Provided passage »
Tag Archives: research

Teaching or training? My LILAC presentation

Last week I went to LILAC for the day. If you haven’t heard of LILAC before, I will briefly explain: it’s a conference about information literacy, and is mostly attended by librarians and researchers. It’s my favourite (in my very limited experience) of all the big events and conferences I’ve been to, because it’s got a very friendly atmosphere and there’s a real sense that everyone’s really happy to be there, and excited to share new things and learn from each other. I went last year as a volunteer for CILIP Y&H and loved it, so when I was accepted to present my own research there this year I was thrilled. Plus, the conference was at my alma mater Newcastle University this time round, so that made it extra special!

I’m going to talk exclusively about my presentation in this blog post, but I will also be writing one about all the other sessions I went to, so keep an eye out for that later this week.

My MA dissertation research is not something I really wrote much about on this blog, because I was stressing out about it way too much at the time. Now that a year has passed since I had to start thinking about it, I am able to talk about it with enthusiasm again! I wanted to do some research into how librarians think about themselves and their teaching. There’s loads of case studies out there about how librarians are implementing different teaching theories and techniques and devising cool new teaching interventions. “Teacher-librarians” seem to be a big thing! However, this didn’t always chime with what I was experiencing in my workplace – not all the librarians I met would call themselves teachers or say that what they were doing was teaching, let alone be doing all this innovation and stuff. I decided that I’d use my dissertation to find out more about how librarians viewed themselves and their roles within the institutions/environments they worked in.

I used phenomenographic interviews to collect the data for my research. Phenomenography is all about getting deeper into what people are saying about things, to try and uncover their conceptions of things. You end up with a collection of different ways in which people experience or think about a certain phenomenon – in this case, themselves as teachers (or not teachers), their teaching, and information literacy. I created four categories, each of which describes a conception, and which is different/distinct from the other three. The idea is that librarians might be able to identify which category they most closely match, and this might help them understand their approach to the teaching they do and possibly identify ways to help them approach it differently (for example, go to a training session about teaching, to help you feel more confident about calling yourself a teacher, to help you feel more like the equal of other teaching staff at your workplace, to help you have a more productive relationship with them).

Record excerpts »
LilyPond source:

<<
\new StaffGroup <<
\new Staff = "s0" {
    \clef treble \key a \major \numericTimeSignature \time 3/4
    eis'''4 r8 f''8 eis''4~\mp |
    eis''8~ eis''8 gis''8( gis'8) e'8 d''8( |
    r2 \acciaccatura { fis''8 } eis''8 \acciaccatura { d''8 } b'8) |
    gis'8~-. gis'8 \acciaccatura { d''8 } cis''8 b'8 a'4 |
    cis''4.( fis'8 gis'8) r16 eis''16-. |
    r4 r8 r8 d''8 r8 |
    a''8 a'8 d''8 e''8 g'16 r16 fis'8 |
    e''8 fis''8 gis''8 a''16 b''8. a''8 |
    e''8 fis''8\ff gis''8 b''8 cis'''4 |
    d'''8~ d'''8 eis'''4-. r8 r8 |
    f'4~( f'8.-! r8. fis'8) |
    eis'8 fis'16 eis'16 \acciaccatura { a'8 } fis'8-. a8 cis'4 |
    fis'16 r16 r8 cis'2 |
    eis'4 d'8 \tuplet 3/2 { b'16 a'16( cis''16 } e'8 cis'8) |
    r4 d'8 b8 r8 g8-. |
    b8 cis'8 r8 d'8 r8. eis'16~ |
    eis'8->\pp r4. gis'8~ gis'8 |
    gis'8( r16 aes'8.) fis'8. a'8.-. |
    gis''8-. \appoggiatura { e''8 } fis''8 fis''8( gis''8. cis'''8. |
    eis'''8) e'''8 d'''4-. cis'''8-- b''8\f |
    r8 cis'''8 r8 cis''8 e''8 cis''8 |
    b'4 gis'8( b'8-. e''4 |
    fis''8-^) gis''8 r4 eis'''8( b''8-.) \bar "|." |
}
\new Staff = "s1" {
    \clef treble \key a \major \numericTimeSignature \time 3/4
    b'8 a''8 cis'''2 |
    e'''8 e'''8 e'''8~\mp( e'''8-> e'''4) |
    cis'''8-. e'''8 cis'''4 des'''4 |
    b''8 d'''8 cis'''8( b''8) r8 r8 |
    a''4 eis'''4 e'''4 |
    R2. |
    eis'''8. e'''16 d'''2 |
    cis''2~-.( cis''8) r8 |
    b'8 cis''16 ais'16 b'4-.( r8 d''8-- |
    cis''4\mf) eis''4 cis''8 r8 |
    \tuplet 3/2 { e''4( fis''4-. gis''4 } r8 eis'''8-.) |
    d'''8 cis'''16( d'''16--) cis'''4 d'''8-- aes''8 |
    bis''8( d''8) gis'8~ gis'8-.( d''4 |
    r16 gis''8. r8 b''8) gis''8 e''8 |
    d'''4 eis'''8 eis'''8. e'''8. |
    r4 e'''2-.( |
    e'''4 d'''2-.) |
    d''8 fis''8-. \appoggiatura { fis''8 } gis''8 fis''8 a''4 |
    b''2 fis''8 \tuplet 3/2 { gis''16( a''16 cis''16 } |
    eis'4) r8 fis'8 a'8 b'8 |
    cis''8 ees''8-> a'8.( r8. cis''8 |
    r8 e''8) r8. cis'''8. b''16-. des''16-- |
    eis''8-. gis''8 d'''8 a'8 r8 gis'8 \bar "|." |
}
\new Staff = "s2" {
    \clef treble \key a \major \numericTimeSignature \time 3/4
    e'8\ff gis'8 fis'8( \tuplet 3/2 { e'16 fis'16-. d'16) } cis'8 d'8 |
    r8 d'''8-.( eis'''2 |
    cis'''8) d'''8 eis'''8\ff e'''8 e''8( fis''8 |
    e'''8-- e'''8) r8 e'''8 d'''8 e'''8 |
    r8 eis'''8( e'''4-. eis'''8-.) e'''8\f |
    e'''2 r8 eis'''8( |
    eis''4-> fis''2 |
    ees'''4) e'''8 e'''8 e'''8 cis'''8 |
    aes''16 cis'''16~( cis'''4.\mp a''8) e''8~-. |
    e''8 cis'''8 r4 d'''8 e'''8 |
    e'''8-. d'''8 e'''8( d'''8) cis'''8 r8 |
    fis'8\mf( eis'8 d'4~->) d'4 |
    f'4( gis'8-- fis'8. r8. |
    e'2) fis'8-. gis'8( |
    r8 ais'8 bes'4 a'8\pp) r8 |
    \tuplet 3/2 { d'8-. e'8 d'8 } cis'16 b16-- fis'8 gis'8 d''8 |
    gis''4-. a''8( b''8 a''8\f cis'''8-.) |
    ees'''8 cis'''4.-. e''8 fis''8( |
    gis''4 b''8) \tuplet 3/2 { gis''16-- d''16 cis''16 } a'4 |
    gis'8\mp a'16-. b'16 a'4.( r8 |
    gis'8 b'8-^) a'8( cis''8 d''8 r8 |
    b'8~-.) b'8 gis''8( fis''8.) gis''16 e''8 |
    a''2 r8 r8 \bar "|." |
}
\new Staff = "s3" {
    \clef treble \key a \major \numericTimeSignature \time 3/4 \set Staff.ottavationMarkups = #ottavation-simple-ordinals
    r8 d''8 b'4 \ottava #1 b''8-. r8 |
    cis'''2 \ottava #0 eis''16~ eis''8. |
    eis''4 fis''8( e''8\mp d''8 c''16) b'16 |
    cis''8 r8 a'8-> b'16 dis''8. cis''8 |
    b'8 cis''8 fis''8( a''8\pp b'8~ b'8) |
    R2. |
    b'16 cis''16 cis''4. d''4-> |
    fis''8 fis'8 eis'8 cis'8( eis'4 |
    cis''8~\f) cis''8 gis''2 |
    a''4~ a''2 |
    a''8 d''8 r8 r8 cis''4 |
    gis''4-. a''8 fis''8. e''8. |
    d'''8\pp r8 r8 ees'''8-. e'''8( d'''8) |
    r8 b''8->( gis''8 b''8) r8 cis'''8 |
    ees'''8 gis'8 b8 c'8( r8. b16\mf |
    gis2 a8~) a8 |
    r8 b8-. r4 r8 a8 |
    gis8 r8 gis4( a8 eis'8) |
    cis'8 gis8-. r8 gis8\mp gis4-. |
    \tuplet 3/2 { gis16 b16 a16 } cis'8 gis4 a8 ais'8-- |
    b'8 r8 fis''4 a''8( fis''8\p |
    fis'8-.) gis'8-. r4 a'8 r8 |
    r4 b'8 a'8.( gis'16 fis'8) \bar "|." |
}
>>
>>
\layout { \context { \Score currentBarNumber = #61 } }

Set task 1 » In the LILAC blog post, what method was used to collect data for the dissertation research?
Set task 2 » Name every phenomenon the LILAC blog post says the librarians' experiences were gathered about in this research.
Set task 3 » Please resume the LILAC blog post, starting right after its final sentence.

Exercise output 1 » Phenomenographic interviews.

Exercise output 2 »
- Themselves as teachers (or not teachers)
- Their teaching
- Information literacy

Exercise output 3 »
After writing up and submitting my dissertation, my supervisor Pam encouraged me to think about publishing it or developing it further. Having been to last year’s LILAC, I really wanted to go back, and as my research is all about librarians who teach information literacy, it was a good fit. As is now obvious, my application was accepted and I was invited to give a 20 minute talk at this year’s conference. Hooray!

The talk went really well – about 50 people watched! – and I was delighted by the number of people who came up afterwards to tell me and Pam how interesting they thought it was. It’s nice to think that my work is actually interesting to other people and not just me!

Lots of people have asked whether they can read my research. My dissertation will be published on Sheffield’s archive at some point soon (not sure exactly when). We are also submitting an edited version to a journal, so if/when it is accepted and published I will share that online as well. In the meantime, if you’d like to get a copy of my dissertation, you are very welcome to contact me and ask for it. I’ve also put my presentation on Slideshare and embedded it at the end of this post; if you want to see what I said on the day, view the presentation notes on the Slideshare website here – just scroll down under the presentation and click notes (circled in red in the screenshot below). Enjoy!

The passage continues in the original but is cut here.